Forgejo Configuration

The main play installs and sets up Forgejo (the Gitea fork) as a code forge.

Login with the admin user and password you set in your host_vars.

The functionality Momod provides to host web sites relies on Forgejo, you’ll need to generate an API key. Log in to Forgejo and go to settings > applications, under the ‘Manage Access Tokens’ section generate a token and copy it to your host_vars (websites section, variable is named ‘forgejo_api_key’).

Forgejo Security Note

The momod_forgejo role enables the git-hooks functionality of Forgejo, this has serious security implications, a Forgejo user can use a git-hook script to elevate privileges.

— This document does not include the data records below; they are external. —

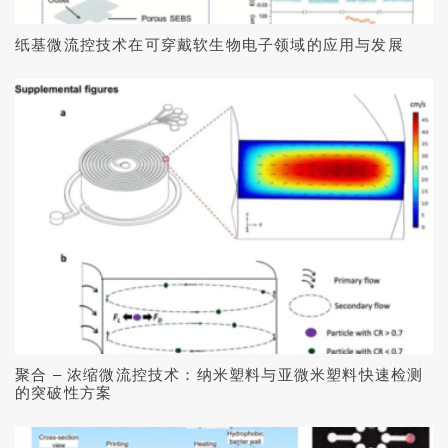
纸基微流控技术在可穿戴软生物电子领域的应用与发展
聚合 – 浓缩微流控技术：纳米塑料与亚微米塑料快速检测
的突破性方案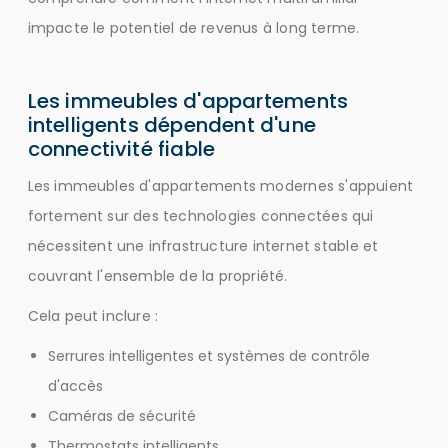
impacte le potentiel de revenus à long terme.
Les immeubles d'appartements
intelligents dépendent d'une
connectivité fiable
Les immeubles d'appartements modernes s'appuient
fortement sur des technologies connectées qui
nécessitent une infrastructure internet stable et
couvrant l'ensemble de la propriété.
Cela peut inclure :
Serrures intelligentes et systèmes de contrôle
d'accès
Caméras de sécurité
Thermostats intelligents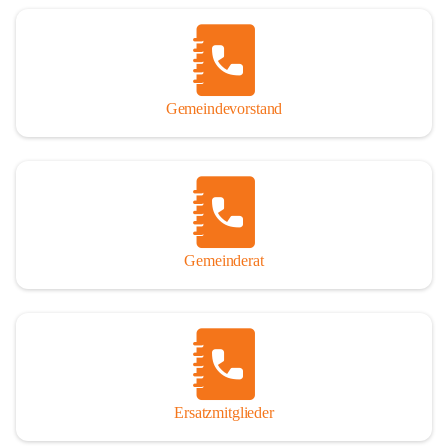
Name „Winden am See“ lautet – übrigens erst seit dem Jahr 1939.

So darf ich Sie zu einer interessanten, vergnüglichen und 
manchmal auch nachdenklich machenden Zeitreise durch die 
Jahrhunderte, ja Jahrtausende alte Geschichte von der Steinzeit 
Gemeindevorstand
über das mittelalterliche Sasun bis in das heutige Winden am See 
einladen.

Gemeinderat
Ersatzmitglieder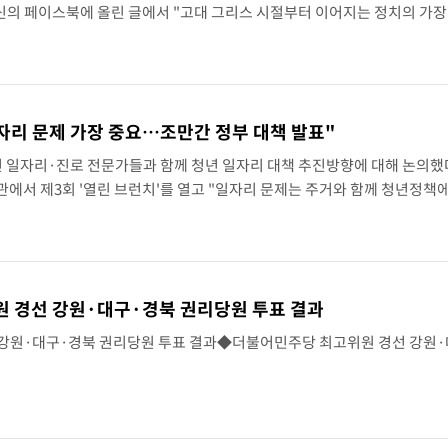
신의 페이스북에 올린 글에서 "고대 그리스 시절부터 이어지는 정치의 가장
며 "여기서 자신 없는 장동혁 일파가 징계를 정치도구화하고 있다"고 주장
일자리 문제 가장 중요…조만간 정부 대책 발표"
년 일자리·진로 전문가들과 함께 청년 일자리 대책 추진방향에 대해 논의했
에서 제3회 '열린 브런치'를 열고 "일자리 문제는 주거와 함께 청년정책
정부에서 청년일자리 대책을 발표하겠다"며 "앞으로도 계속 청년들과 현장
반영..
원 경선 강원·대구·경북 권리당원 투표 결과
강원·대구·경북 권리당원 투표 결과◆더불어민주당 최고위원 경선 강원·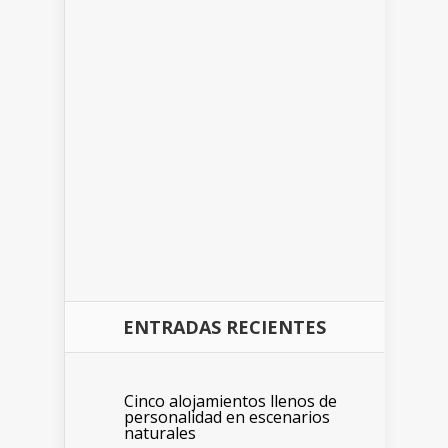
ENTRADAS RECIENTES
Cinco alojamientos llenos de
personalidad en escenarios
naturales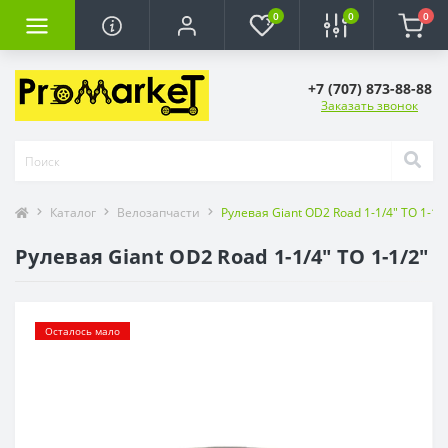
0
0
0
+7 (707) 873-88-88
Заказать звонок
Каталог
Велозапчасти
Рулевая Giant OD2 Road 1-1/4" TO 1-1/
Рулевая Giant OD2 Road 1-1/4" TO 1-1/2"
Осталось мало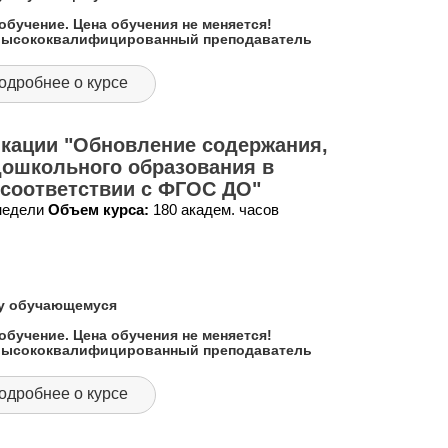
обучение. Цена обучения не меняется!
 высококвалифицированный преподаватель
одробнее о курсе
кации "Обновление содержания,
дошкольного образования в
 соответствии с ФГОС ДО"
 недели
Объем курса:
180 академ. часов
му обучающемуся
обучение. Цена обучения не меняется!
 высококвалифицированный преподаватель
одробнее о курсе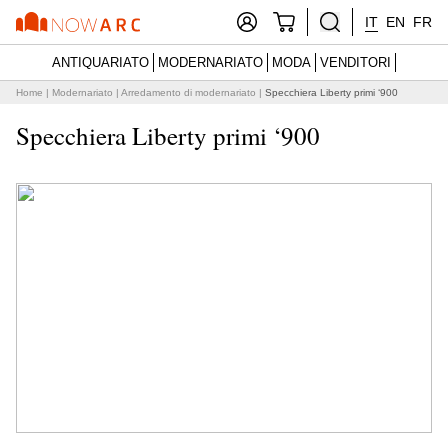
IT
EN
FR
ANTIQUARIATO
MODERNARIATO
MODA
VENDITORI
Home
|
Modernariato
|
Arredamento di modernariato
|
Specchiera Liberty primi ‘900
Specchiera Liberty primi ‘900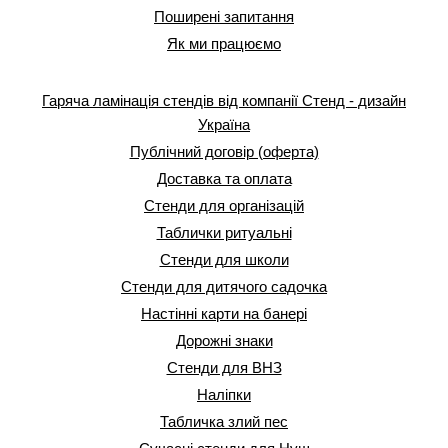
Поширені запитання
Як ми працюємо
Гаряча ламінація стендів від компанії Стенд - дизайн
Україна
Публічний договір (оферта)
Доставка та оплата
Стенди для організацій
Таблички ритуальні
Стенди для школи
Стенди для дитячого садочка
Настінні карти на банері
Дорожні знаки
Стенди для ВНЗ
Наліпки
Табличка злий пес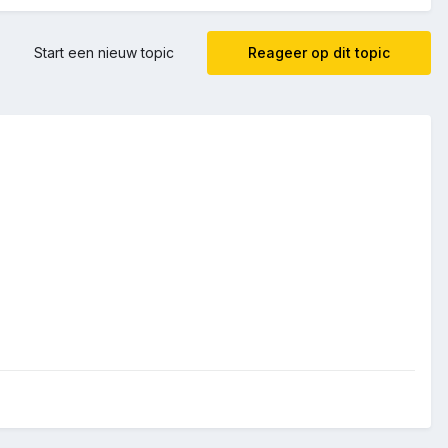
Start een nieuw topic
Reageer op dit topic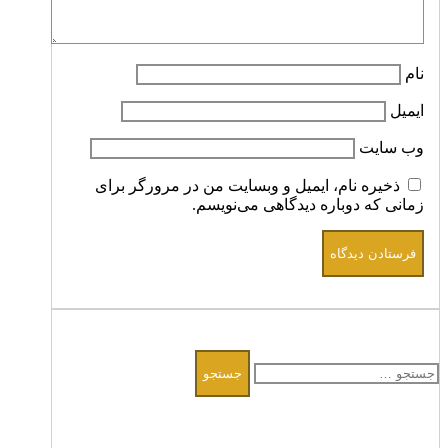
نام
ایمیل
وب‌ سایت
ذخیره نام، ایمیل و وبسایت من در مرورگر برای
زمانی که دوباره دیدگاهی می‌نویسم.
جستجو
برای: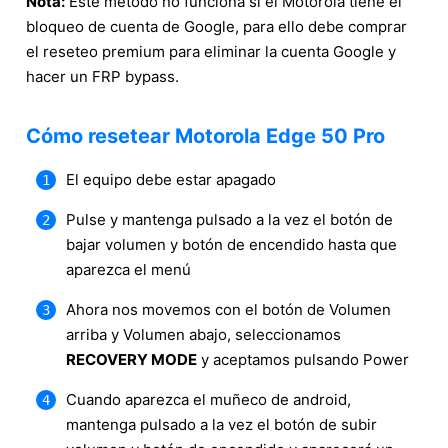
Nota:
Este método no funciona si el Motorola tiene el
bloqueo de cuenta de Google, para ello debe comprar
el reseteo premium para eliminar la cuenta Google y
hacer un FRP bypass.
Cómo resetear Motorola Edge 50 Pro
El equipo debe estar apagado
Pulse y mantenga pulsado a la vez el botón de
bajar volumen y botón de encendido hasta que
aparezca el menú
Ahora nos movemos con el botón de Volumen
arriba y Volumen abajo, seleccionamos
RECOVERY MODE
y aceptamos pulsando Power
Cuando aparezca el muñeco de android,
mantenga pulsado a la vez el botón de subir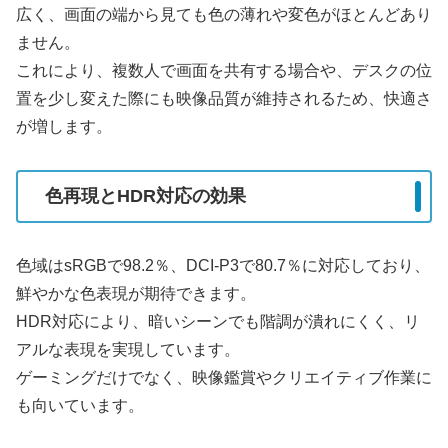
広く、画面の端から見ても色の薄れや変色がほとんどあり
ません。
これにより、複数人で画面を共有する場合や、デスクの位
置を少し変えた際にも映像品質が維持されるため、快適さ
が増します。
色再現とHDR対応の効果
色域はsRGBで98.2％、DCI-P3で80.7％に対応しており、
鮮やかな色表現が期待できます。
HDR対応により、暗いシーンでも階調が潰れにくく、リ
アルな表現を実現しています。
ゲーミングだけでなく、映像鑑賞やクリエイティブ作業に
も向いています。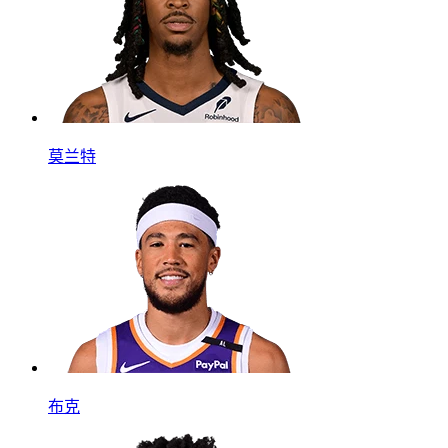
莫兰特
布克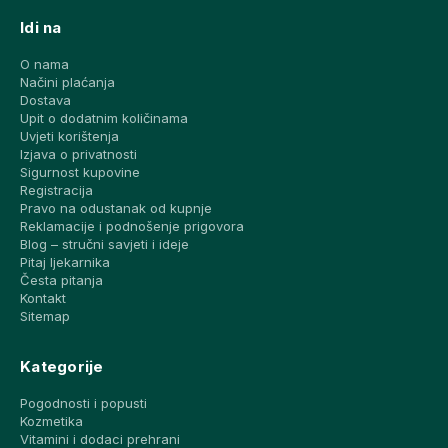
Idi na
O nama
Načini plaćanja
Dostava
Upit o dodatnim količinama
Uvjeti korištenja
Izjava o privatnosti
Sigurnost kupovine
Registracija
Pravo na odustanak od kupnje
Reklamacije i podnošenje prigovora
Blog – stručni savjeti i ideje
Pitaj ljekarnika
Česta pitanja
Kontakt
Sitemap
Kategorije
Pogodnosti i popusti
Kozmetika
Vitamini i dodaci prehrani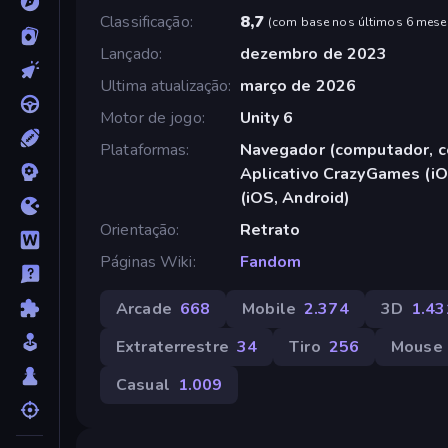
Classificação
8,7
(
com base nos últimos 6 mese
Lançado
dezembro de 2023
Ultima atualização
março de 2026
Motor de jogo
Unity 6
Plataformas
Navegador (computador, ce
Aplicativo CrazyGames (iO
(iOS, Android)
Orientação
Retrato
Páginas Wiki
Fandom
Arcade
668
Mobile
2.374
3D
1.43
Extraterrestre
34
Tiro
256
Mouse
Casual
1.009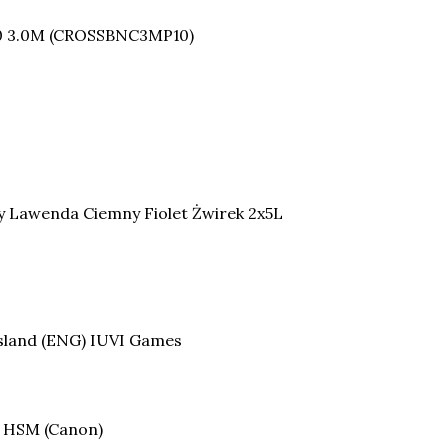
0 3.0M (CROSSBNC3MP10)
 Lawenda Ciemny Fiolet Żwirek 2x5L
sland (ENG) IUVI Games
G HSM (Canon)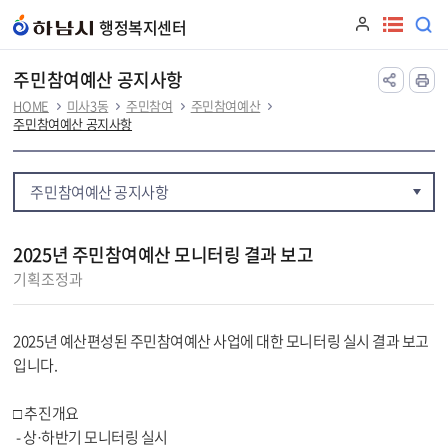
본문 바로가기
행정복지센터
주민참여예산 공지사항
HOME
미사3동
주민참여
주민참여예산
주민참여예산 공지사항
주민참여예산 공지사항
2025년 주민참여예산 모니터링 결과 보고
기획조정과
2025년 예산편성된 주민참여예산 사업에 대한 모니터링 실시 결과 보고
입니다.
□ 추진개요
- 상·하반기 모니터링 실시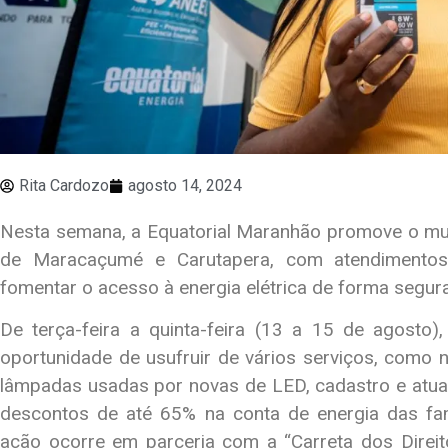
Rita Cardozo
agosto 14, 2024
Nesta semana, a Equatorial Maranhão promove o muti
de Maracaçumé e Carutapera, com atendimentos 
fomentar o acesso à energia elétrica de forma segura
De terça-feira a quinta-feira (13 a 15 de agost
oportunidade de usufruir de vários serviços, como n
lâmpadas usadas por novas de LED, cadastro e atual
descontos de até 65% na conta de energia das fam
ação ocorre em parceria com a “Carreta dos Direit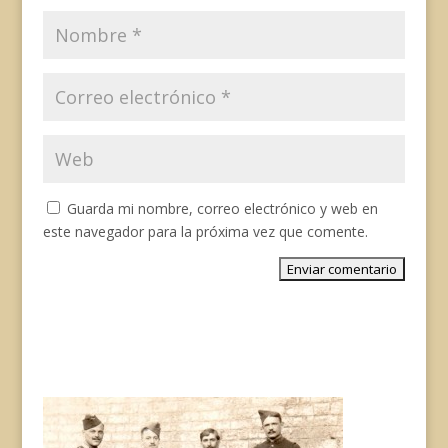
Guarda mi nombre, correo electrónico y web en
este navegador para la próxima vez que comente.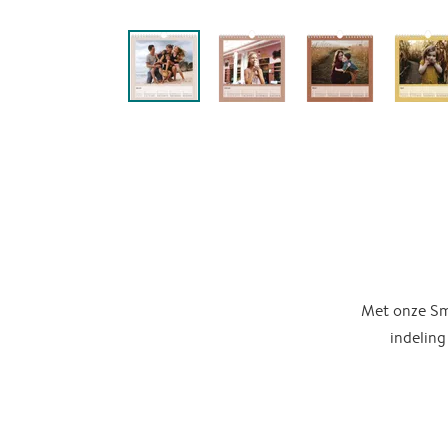
Met onze Sma
indeling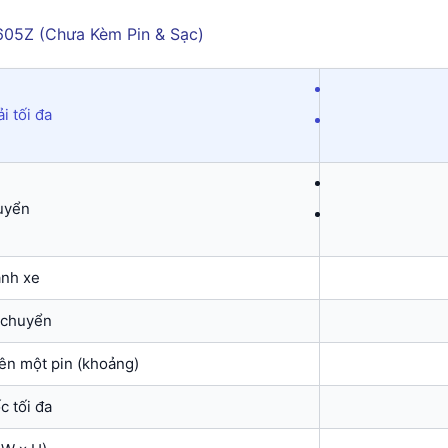
i tối đa
uyển
ánh xe
 chuyển
rên một pin (khoảng)
c tối đa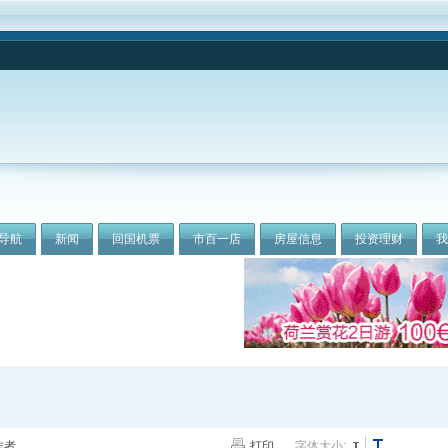
导航
新闻
回国机票
市百一店
房屋信息
投资理财
作者
打印
字体大小:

However this role only creates a Forgejo account for the Admin and user registration is turned off.

Additional user accounts need to be created by the Admin and should only be granted to trusted individuals.

The planned fix for this would be to use containerized CI/CD as per issue #7. Or to replace our git post commit script with the recently enabled Forgejo Actions.

Forgejo, CORS and Static CMS

It’s possible to use Static CMS or Decap CMS with with Hugo and Forgejo on Momod. For them to work you’ll need to enable CORS in Forgejo.

Edit your host_vars for the respective server and set forgejo_cors_enabled to true. Then run the Forgejo role either by running play/updates.yml or editing play/dev.yml and running only the Forgejo role. eg.

ansible-playbook --limit YOURSERVER play/updates.yml

Further configuration for Static CMS or Decap CMS is done in their own config file (use the Gitea backend), Hugo’s config files and Forgejo settings. Refer to those projects own documentation for details.